George W. Bush, on the other hand, does not feel like my President. He never won the election, he just outdistanced the losing. Thanks to “activist judges”, he got to be president because the voting process itself was deemed undeserving of Due Process. That he’s colossally inept and barely scraping by intellectually on the general ineptitude and/or unwillingness of the populace to look behind the curtain of obviousness and literalism to find deeper truth, is just the acrid icing on the caustic cake.
Prior to 9/11 (that’s 11/9 to you non-Americans), I had a bias against Bush, but I spent the smallest amount of time, at least, wondering if there were any upsides to the things he did. Post 11/9 (that’s 9/11 to you provinicial Americans), it all just fell apart. The wheels came off the wagon when he squandered the feeling of national unity in favor of a self-serving jingoism that served no one but his own friends, at the cost of over 10,000 lives so far. There is no upside.

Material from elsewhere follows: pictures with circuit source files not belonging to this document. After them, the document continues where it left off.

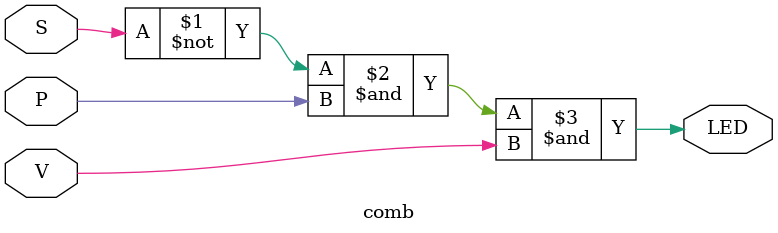
<source format=v>
module comb(S,P,V,LED);
//declaring inputs
input S,P,V;
//declaring output
output LED ;

//assign statement
assign LED = (~S) & (P) & (V);

endmodule
</source>
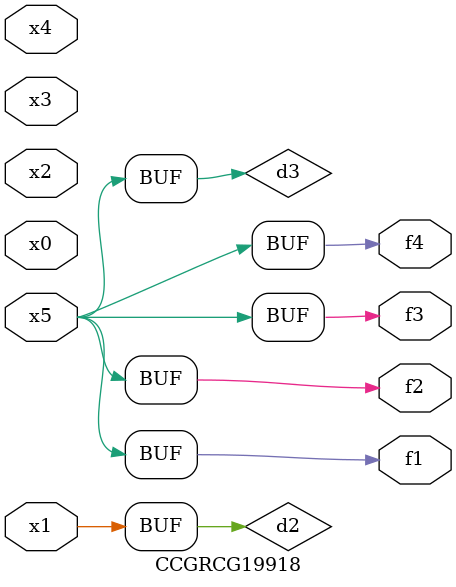
<source format=v>
module CCGRCG19918(
	input x0, x1, x2, x3, x4, x5,
	output f1, f2, f3, f4
);

	wire d1, d2, d3;

	not (d1, x5);
	or (d2, x1);
	xnor (d3, d1);
	assign f1 = d3;
	assign f2 = d3;
	assign f3 = d3;
	assign f4 = d3;
endmodule

</source>
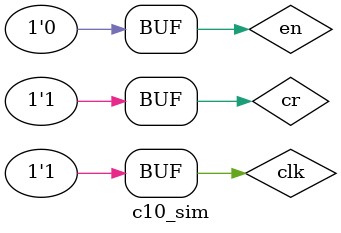
<source format=v>
`timescale 1ns / 1ps



module c10_sim;

	// Inputs
	reg clk;
	reg cr;
	reg en;

	// Outputs
	wire rco;
	wire [3:0] bcd10;

	// Instantiate the Unit Under Test (UUT)
	c10 uut (
		.clk(clk), 
		.cr(cr), 
		.rco(rco), 
		.en(en), 
		.bcd10(bcd10)
	);
	parameter PERIOD =10;
	always begin
	clk=1'b0;
	#(PERIOD/2)clk=1'b1;
	#(PERIOD/2);
	end
	initial begin
		// Initialize Inputs
		clk = 0;
		cr = 0;
		en = 0;

		// Wait 100 ns for global reset to finish
		#100;
		cr=0;
		en=1;
		#100;
		cr=1;//Õý³£¼ÆÊý
      #100000;
		en=0;
        
		// Add stimulus here

	end
      
endmodule


</source>
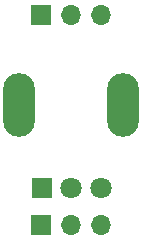
<source format=gbr>
%TF.GenerationSoftware,KiCad,Pcbnew,(6.0.9-0)*%
%TF.CreationDate,2024-06-20T10:22:48+02:00*%
%TF.ProjectId,pot-adapter,706f742d-6164-4617-9074-65722e6b6963,rev?*%
%TF.SameCoordinates,Original*%
%TF.FileFunction,Soldermask,Bot*%
%TF.FilePolarity,Negative*%
%FSLAX46Y46*%
G04 Gerber Fmt 4.6, Leading zero omitted, Abs format (unit mm)*
G04 Created by KiCad (PCBNEW (6.0.9-0)) date 2024-06-20 10:22:48*
%MOMM*%
%LPD*%
G01*
G04 APERTURE LIST*
%ADD10R,1.700000X1.700000*%
%ADD11O,1.700000X1.700000*%
%ADD12O,2.700000X5.400000*%
%ADD13R,1.800000X1.800000*%
%ADD14C,1.800000*%
G04 APERTURE END LIST*
D10*
%TO.C,J2*%
X109220000Y-111760000D03*
D11*
X111760000Y-111760000D03*
X114300000Y-111760000D03*
%TD*%
D10*
%TO.C,J1*%
X109220000Y-129540000D03*
D11*
X111760000Y-129540000D03*
X114300000Y-129540000D03*
%TD*%
D12*
%TO.C,RV1*%
X107360000Y-119380000D03*
X116160000Y-119380000D03*
D13*
X109260000Y-126380000D03*
D14*
X111760000Y-126380000D03*
X114260000Y-126380000D03*
%TD*%
M02*

</source>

I can’t say for sure that if Bush wins the election—if he even allows an election—that I’ll think of him as a legitimate keeper of the Oval Office. He has an incumbant—and Incumbant’s—advantage that he didn’t earn in the first place. I suppose we’ll know when we know.

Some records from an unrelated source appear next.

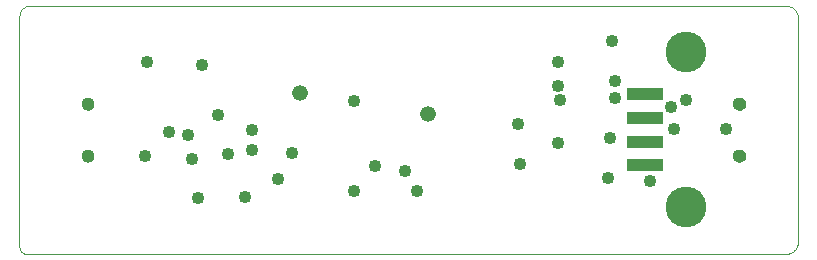
<source format=gbs>
G75*
%MOIN*%
%OFA0B0*%
%FSLAX24Y24*%
%IPPOS*%
%LPD*%
%AMOC8*
5,1,8,0,0,1.08239X$1,22.5*
%
%ADD10C,0.0000*%
%ADD11C,0.0444*%
%ADD12C,0.1360*%
%ADD13R,0.1231X0.0404*%
%ADD14C,0.0426*%
%ADD15C,0.0522*%
D10*
X000872Y000527D02*
X026208Y000527D01*
X026208Y000528D02*
X026246Y000530D01*
X026283Y000535D01*
X026320Y000545D01*
X026356Y000557D01*
X026390Y000574D01*
X026422Y000593D01*
X026453Y000616D01*
X026481Y000641D01*
X026506Y000669D01*
X026529Y000700D01*
X026548Y000732D01*
X026565Y000766D01*
X026577Y000802D01*
X026587Y000839D01*
X026592Y000876D01*
X026594Y000914D01*
X026594Y008399D01*
X026592Y008438D01*
X026586Y008476D01*
X026577Y008514D01*
X026564Y008551D01*
X026547Y008586D01*
X026527Y008619D01*
X026504Y008650D01*
X026478Y008679D01*
X026449Y008705D01*
X026418Y008728D01*
X026385Y008748D01*
X026350Y008765D01*
X026313Y008778D01*
X026275Y008787D01*
X026237Y008793D01*
X026198Y008795D01*
X000984Y008795D01*
X000949Y008793D01*
X000915Y008788D01*
X000881Y008779D01*
X000848Y008766D01*
X000817Y008750D01*
X000788Y008731D01*
X000761Y008709D01*
X000736Y008684D01*
X000714Y008657D01*
X000695Y008628D01*
X000679Y008597D01*
X000666Y008564D01*
X000657Y008530D01*
X000652Y008496D01*
X000650Y008461D01*
X000649Y008461D02*
X000649Y000750D01*
X000651Y000721D01*
X000657Y000692D01*
X000666Y000665D01*
X000679Y000639D01*
X000695Y000614D01*
X000714Y000592D01*
X000736Y000573D01*
X000760Y000557D01*
X000787Y000544D01*
X000814Y000535D01*
X000843Y000529D01*
X000872Y000527D01*
X002721Y003795D02*
X002723Y003822D01*
X002729Y003849D01*
X002738Y003875D01*
X002751Y003899D01*
X002767Y003922D01*
X002786Y003941D01*
X002808Y003958D01*
X002832Y003972D01*
X002857Y003982D01*
X002884Y003989D01*
X002911Y003992D01*
X002939Y003991D01*
X002966Y003986D01*
X002992Y003978D01*
X003016Y003966D01*
X003039Y003950D01*
X003060Y003932D01*
X003077Y003911D01*
X003092Y003887D01*
X003103Y003862D01*
X003111Y003836D01*
X003115Y003809D01*
X003115Y003781D01*
X003111Y003754D01*
X003103Y003728D01*
X003092Y003703D01*
X003077Y003679D01*
X003060Y003658D01*
X003039Y003640D01*
X003017Y003624D01*
X002992Y003612D01*
X002966Y003604D01*
X002939Y003599D01*
X002911Y003598D01*
X002884Y003601D01*
X002857Y003608D01*
X002832Y003618D01*
X002808Y003632D01*
X002786Y003649D01*
X002767Y003668D01*
X002751Y003691D01*
X002738Y003715D01*
X002729Y003741D01*
X002723Y003768D01*
X002721Y003795D01*
X002721Y005527D02*
X002723Y005554D01*
X002729Y005581D01*
X002738Y005607D01*
X002751Y005631D01*
X002767Y005654D01*
X002786Y005673D01*
X002808Y005690D01*
X002832Y005704D01*
X002857Y005714D01*
X002884Y005721D01*
X002911Y005724D01*
X002939Y005723D01*
X002966Y005718D01*
X002992Y005710D01*
X003016Y005698D01*
X003039Y005682D01*
X003060Y005664D01*
X003077Y005643D01*
X003092Y005619D01*
X003103Y005594D01*
X003111Y005568D01*
X003115Y005541D01*
X003115Y005513D01*
X003111Y005486D01*
X003103Y005460D01*
X003092Y005435D01*
X003077Y005411D01*
X003060Y005390D01*
X003039Y005372D01*
X003017Y005356D01*
X002992Y005344D01*
X002966Y005336D01*
X002939Y005331D01*
X002911Y005330D01*
X002884Y005333D01*
X002857Y005340D01*
X002832Y005350D01*
X002808Y005364D01*
X002786Y005381D01*
X002767Y005400D01*
X002751Y005423D01*
X002738Y005447D01*
X002729Y005473D01*
X002723Y005500D01*
X002721Y005527D01*
X024452Y005527D02*
X024454Y005554D01*
X024460Y005581D01*
X024469Y005607D01*
X024482Y005631D01*
X024498Y005654D01*
X024517Y005673D01*
X024539Y005690D01*
X024563Y005704D01*
X024588Y005714D01*
X024615Y005721D01*
X024642Y005724D01*
X024670Y005723D01*
X024697Y005718D01*
X024723Y005710D01*
X024747Y005698D01*
X024770Y005682D01*
X024791Y005664D01*
X024808Y005643D01*
X024823Y005619D01*
X024834Y005594D01*
X024842Y005568D01*
X024846Y005541D01*
X024846Y005513D01*
X024842Y005486D01*
X024834Y005460D01*
X024823Y005435D01*
X024808Y005411D01*
X024791Y005390D01*
X024770Y005372D01*
X024748Y005356D01*
X024723Y005344D01*
X024697Y005336D01*
X024670Y005331D01*
X024642Y005330D01*
X024615Y005333D01*
X024588Y005340D01*
X024563Y005350D01*
X024539Y005364D01*
X024517Y005381D01*
X024498Y005400D01*
X024482Y005423D01*
X024469Y005447D01*
X024460Y005473D01*
X024454Y005500D01*
X024452Y005527D01*
X024452Y003795D02*
X024454Y003822D01*
X024460Y003849D01*
X024469Y003875D01*
X024482Y003899D01*
X024498Y003922D01*
X024517Y003941D01*
X024539Y003958D01*
X024563Y003972D01*
X024588Y003982D01*
X024615Y003989D01*
X024642Y003992D01*
X024670Y003991D01*
X024697Y003986D01*
X024723Y003978D01*
X024747Y003966D01*
X024770Y003950D01*
X024791Y003932D01*
X024808Y003911D01*
X024823Y003887D01*
X024834Y003862D01*
X024842Y003836D01*
X024846Y003809D01*
X024846Y003781D01*
X024842Y003754D01*
X024834Y003728D01*
X024823Y003703D01*
X024808Y003679D01*
X024791Y003658D01*
X024770Y003640D01*
X024748Y003624D01*
X024723Y003612D01*
X024697Y003604D01*
X024670Y003599D01*
X024642Y003598D01*
X024615Y003601D01*
X024588Y003608D01*
X024563Y003618D01*
X024539Y003632D01*
X024517Y003649D01*
X024498Y003668D01*
X024482Y003691D01*
X024469Y003715D01*
X024460Y003741D01*
X024454Y003768D01*
X024452Y003795D01*
D11*
X024649Y003795D03*
X024649Y005527D03*
X002918Y005527D03*
X002918Y003795D03*
D12*
X022854Y002076D03*
X022854Y007246D03*
D13*
X021496Y005842D03*
X021496Y005055D03*
X021496Y004268D03*
X021496Y003480D03*
D14*
X020256Y003047D03*
X021673Y002968D03*
X018602Y004228D03*
X020335Y004386D03*
X022461Y004701D03*
X024193Y004701D03*
X022382Y005409D03*
X022854Y005646D03*
X020492Y005724D03*
X020492Y006275D03*
X018602Y006118D03*
X018681Y005646D03*
X017264Y004858D03*
X017342Y003520D03*
X013903Y002606D03*
X013484Y003283D03*
X012511Y003462D03*
X011807Y002606D03*
X009269Y003026D03*
X008163Y002406D03*
X006591Y002397D03*
X006399Y003699D03*
X007603Y003856D03*
X008399Y003981D03*
X009741Y003893D03*
X008399Y004652D03*
X007274Y005152D03*
X005621Y004601D03*
X006274Y004481D03*
X004825Y003777D03*
X011788Y005625D03*
X006749Y006806D03*
X004901Y006905D03*
X018602Y006905D03*
X020413Y007614D03*
D15*
X014272Y005173D03*
X010011Y005875D03*
M02*

</source>
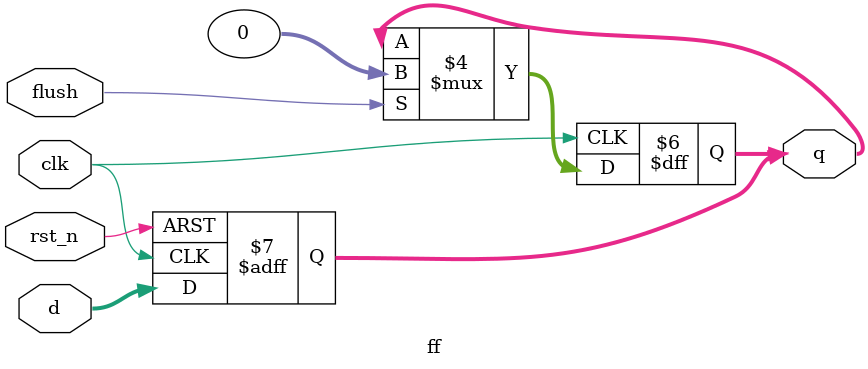
<source format=sv>
module ff (clk, rst_n, d, flush, q);
    input clk;
    input rst_n;
    input flush;
    input [31:0] d;
    output reg [31:0] q;

   always @(posedge clk or negedge rst_n) begin
        if (!rst_n) 
            q <= 0; 
        else
            q <= d;  
      end
    
   always @(negedge clk) begin
        if (flush) 
            q <= 0;
      end    
endmodule

</source>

While I have every faith that John Kerry will win this November’s election (assuming Bush allows ones) fair and square and will make an excellent POTUS, I sadly, depressingly, fully expect those on the Right will continue to screech and screed and equivocate about the so-called equivalence of liberalism and “evil”. I feel uncomfortably certain that they will abandon their so-called patriotism and say that “John Kerry is not my President!”
I’m of the mind that they’ll pile on his every effort, they’ll commit either-or fallacy after either-or fallacy (like they’re doing already), they’ll drag him down and then they’ll blame him for failure.
As an American—hell, as a human being—I have an almost obsequious respect for the Office of the President of the United States.
Will the Right, when John Kerry is Our President?